For some reason we ended up with a jar of mushroom powder from that most excellent store, Great American Spice Company.
We had some pasta, we had some mushrooms, it seemed like a good idea to beef it up with some mushroom powder. And it was a good idea. It made an absolutely delicious pasta sauce.
For 2
1/2 pound of mushrooms, whatever you have, button are fine, shiitake, portobello, porcini, etc would all be nice.
1/2 teaspoon mushroom powder
2 cloves garlic, minced
a good handful of finely diced red onion (or white or yellow)
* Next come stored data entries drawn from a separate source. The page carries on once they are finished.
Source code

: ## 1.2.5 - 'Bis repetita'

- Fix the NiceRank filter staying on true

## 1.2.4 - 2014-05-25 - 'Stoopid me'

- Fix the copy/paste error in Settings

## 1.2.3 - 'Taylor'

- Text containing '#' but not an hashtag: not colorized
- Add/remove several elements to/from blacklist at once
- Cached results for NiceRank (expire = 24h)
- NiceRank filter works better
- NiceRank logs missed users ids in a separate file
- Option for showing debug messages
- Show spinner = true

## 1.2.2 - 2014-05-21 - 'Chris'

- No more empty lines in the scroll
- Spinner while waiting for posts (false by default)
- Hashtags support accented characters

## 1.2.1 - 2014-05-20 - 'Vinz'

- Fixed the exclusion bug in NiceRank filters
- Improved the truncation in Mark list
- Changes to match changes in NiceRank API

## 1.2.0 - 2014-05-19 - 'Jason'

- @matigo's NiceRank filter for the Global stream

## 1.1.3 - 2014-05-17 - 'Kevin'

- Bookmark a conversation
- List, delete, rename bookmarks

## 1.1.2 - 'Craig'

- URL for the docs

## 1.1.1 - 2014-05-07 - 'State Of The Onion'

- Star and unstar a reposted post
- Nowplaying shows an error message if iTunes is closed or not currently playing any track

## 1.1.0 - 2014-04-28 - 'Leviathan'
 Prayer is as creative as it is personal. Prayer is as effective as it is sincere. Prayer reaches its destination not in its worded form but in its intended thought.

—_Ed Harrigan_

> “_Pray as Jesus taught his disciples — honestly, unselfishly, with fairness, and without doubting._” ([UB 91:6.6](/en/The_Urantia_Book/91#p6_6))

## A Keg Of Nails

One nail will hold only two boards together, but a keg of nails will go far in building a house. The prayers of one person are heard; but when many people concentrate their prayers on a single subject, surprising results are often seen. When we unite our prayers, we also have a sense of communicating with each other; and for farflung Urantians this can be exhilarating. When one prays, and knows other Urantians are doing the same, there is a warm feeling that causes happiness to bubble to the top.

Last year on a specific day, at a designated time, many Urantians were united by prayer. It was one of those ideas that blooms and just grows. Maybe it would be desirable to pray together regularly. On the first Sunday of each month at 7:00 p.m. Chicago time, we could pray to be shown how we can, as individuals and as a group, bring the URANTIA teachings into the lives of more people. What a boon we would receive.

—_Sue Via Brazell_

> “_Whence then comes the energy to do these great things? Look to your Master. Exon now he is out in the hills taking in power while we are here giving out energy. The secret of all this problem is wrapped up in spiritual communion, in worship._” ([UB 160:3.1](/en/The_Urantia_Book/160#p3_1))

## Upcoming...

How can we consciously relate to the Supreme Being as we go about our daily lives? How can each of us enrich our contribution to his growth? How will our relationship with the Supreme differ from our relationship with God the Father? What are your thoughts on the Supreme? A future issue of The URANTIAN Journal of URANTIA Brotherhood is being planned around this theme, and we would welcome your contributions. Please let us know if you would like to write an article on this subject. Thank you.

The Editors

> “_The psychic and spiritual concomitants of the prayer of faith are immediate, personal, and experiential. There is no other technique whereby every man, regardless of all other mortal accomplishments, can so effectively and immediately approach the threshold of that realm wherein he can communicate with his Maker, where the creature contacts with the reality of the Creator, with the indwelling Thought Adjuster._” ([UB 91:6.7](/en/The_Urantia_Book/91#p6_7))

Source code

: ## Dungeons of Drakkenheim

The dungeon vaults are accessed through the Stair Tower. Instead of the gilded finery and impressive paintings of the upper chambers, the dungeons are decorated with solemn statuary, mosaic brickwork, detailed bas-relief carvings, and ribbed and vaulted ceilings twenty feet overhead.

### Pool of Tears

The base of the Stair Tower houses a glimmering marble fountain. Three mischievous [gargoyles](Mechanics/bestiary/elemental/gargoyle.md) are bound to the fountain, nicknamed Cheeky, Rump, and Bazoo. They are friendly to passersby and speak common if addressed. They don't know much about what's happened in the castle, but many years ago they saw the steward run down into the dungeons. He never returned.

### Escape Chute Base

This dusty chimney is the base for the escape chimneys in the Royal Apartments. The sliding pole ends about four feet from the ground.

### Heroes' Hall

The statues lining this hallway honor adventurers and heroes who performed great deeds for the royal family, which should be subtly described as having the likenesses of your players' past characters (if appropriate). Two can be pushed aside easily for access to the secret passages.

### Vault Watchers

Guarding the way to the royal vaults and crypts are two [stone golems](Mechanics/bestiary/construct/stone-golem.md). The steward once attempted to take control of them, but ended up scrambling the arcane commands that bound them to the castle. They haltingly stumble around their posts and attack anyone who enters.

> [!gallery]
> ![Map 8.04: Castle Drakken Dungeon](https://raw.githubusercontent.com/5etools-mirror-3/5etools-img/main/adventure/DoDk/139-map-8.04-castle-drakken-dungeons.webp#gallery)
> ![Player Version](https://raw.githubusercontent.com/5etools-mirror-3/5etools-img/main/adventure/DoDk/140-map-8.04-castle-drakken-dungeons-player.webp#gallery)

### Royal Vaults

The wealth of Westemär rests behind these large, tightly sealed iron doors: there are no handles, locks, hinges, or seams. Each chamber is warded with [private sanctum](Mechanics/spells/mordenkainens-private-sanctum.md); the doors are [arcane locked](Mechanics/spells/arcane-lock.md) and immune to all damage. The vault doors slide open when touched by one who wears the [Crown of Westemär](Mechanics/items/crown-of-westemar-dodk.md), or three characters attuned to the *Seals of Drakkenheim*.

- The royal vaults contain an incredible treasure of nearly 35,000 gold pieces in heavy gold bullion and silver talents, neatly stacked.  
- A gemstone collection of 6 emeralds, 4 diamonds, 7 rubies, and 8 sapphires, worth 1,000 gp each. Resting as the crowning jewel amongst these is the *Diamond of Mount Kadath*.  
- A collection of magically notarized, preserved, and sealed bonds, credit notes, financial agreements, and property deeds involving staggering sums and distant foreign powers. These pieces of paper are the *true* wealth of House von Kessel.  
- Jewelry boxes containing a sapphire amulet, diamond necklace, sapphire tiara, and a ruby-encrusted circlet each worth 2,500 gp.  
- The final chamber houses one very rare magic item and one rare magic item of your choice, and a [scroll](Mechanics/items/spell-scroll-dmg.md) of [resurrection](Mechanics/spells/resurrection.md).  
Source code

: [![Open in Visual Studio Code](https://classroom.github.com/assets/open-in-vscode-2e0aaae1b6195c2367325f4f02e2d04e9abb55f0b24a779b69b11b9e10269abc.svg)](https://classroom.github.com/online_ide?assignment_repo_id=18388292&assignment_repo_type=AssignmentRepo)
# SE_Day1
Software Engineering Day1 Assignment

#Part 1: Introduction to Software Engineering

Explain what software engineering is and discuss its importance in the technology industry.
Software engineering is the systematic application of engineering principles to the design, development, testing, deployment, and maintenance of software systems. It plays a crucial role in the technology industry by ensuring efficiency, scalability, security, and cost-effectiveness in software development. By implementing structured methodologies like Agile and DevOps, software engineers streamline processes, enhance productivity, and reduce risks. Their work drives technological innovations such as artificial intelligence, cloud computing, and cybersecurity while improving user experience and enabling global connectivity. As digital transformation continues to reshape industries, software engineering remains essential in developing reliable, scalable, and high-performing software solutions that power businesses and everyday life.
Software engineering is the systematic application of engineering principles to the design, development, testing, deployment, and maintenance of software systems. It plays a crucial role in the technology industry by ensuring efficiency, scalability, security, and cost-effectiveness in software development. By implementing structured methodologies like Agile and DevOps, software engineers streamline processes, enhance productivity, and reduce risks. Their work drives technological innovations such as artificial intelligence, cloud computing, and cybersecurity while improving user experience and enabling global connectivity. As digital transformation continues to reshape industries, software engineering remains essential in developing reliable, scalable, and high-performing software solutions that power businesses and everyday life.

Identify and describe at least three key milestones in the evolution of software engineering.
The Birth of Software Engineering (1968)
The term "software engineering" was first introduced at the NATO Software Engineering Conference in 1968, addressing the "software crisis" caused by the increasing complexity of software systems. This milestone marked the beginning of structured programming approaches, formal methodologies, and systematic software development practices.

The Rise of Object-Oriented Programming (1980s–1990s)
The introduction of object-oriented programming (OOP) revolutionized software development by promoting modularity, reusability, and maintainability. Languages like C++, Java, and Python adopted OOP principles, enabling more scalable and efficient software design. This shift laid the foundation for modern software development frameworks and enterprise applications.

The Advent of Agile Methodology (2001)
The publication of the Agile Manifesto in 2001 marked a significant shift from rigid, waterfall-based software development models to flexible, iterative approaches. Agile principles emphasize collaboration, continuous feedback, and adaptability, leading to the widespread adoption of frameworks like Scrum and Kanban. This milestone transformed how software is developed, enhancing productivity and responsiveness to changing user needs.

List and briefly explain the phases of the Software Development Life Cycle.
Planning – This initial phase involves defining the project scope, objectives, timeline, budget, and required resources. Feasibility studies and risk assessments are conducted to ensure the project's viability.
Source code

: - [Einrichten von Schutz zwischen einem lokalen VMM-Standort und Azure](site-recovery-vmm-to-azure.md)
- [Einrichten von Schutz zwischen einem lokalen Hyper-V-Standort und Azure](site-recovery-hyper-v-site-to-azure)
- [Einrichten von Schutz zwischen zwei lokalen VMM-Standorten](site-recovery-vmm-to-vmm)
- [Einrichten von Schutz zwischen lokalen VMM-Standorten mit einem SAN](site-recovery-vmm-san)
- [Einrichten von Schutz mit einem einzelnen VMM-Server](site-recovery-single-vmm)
Big pinch of marjoram, or a sprig of fresh if you have it
2 cups chicken broth
1 cup cream
olive oil
salt and pepper
pasta
Trim off any stalks or other tough bits and cut the mushrooms into bite sized pieces
Put the mushroom trimmings in a pan with 2 cups of chicken broth and the mushroom powder
Bring to a boil and simmer until reduced by half
Heat a couple of tablespoons of olive oil in a pan
Add the onion and cook until translucent
Add the mushrooms with a good pinch of salt and the marjoram
Cook until nicely browned
Add the garlic and cook for a minute or so until fragrant
Add the cream
Strain the chicken stock into the pan with the mushrooms and onions and garlic
Simmer for a few minutes
Meanwhile cook your pasta, when it’s ready stir the pasta into the sauce, add salt and pepper to taste, and grate parmesan cheese over it to taste.
Eat the pasta, then lick the sauce off the plate, it’s that good.